How to use default serialization in a custom JsonConverter

Question

I have a complex object graph that I am serializing/deserializing with Json.NET. Some of the objects derive from an abstract class, so in order for the deserialization to work properly, I needed to create a custom JsonConverter. Its only role is to select the appropriate concrete implementation of the abstract class at deserialization-time and allow Json.NET to continue on its way.

My problem comes when I want to serialize. I don't need to do anything custom at all. I want to get exactly the same behavior as I would get using JsonConvert.SerializeObject with no custom JsonConverter.

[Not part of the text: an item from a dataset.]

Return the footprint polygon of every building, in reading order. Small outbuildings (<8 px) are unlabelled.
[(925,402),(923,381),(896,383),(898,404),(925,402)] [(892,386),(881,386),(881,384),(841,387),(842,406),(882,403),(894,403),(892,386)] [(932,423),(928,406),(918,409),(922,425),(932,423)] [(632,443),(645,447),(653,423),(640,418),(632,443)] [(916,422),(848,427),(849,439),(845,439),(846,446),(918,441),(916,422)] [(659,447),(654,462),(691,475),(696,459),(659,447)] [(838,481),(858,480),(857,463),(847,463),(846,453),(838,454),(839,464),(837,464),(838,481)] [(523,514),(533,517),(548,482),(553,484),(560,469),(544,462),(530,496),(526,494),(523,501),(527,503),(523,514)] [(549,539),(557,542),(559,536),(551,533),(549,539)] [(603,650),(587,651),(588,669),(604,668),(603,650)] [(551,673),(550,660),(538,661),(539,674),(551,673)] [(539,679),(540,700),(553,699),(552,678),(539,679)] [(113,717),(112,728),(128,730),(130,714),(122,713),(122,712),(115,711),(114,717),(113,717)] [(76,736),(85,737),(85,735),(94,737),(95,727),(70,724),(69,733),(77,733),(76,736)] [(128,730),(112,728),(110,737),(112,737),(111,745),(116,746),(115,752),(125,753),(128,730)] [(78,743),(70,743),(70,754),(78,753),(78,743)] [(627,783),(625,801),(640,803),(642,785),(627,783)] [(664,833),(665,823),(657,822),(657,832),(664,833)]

However, since I'm using the custom JsonConverter class for my deserialization needs, I'm forced to supply a WriteJson implementation. Since WriteJson is abstract, I can't just call base.WriteJson, but I want to do essentially that. So my question is, what do I put in that method to get the plain-Jane, default behavior? In other words:

public override void WriteJson(JsonWriter writer, object value, JsonSerializer serializer)
{
    // What goes here to get default processing?
}

Answer 1

In your custom JsonConverter, override CanWrite and return false:

public override bool CanWrite { get { return false; } }

public override void WriteJson(JsonWriter writer, object value, JsonSerializer serializer)
{
    throw new NotImplementedException();
}

Then you can just throw an exception from WriteJson, since it won't get called.

(Similarly, to get default behavior during deserialization, override CanRead and return false.)

Note that the same approach can be used for JsonConverter<T> (introduced in Json.NET 11.0.1) since it is just a subclass of JsonConverter that introduces type-safe versions of ReadJson() and WriteJson().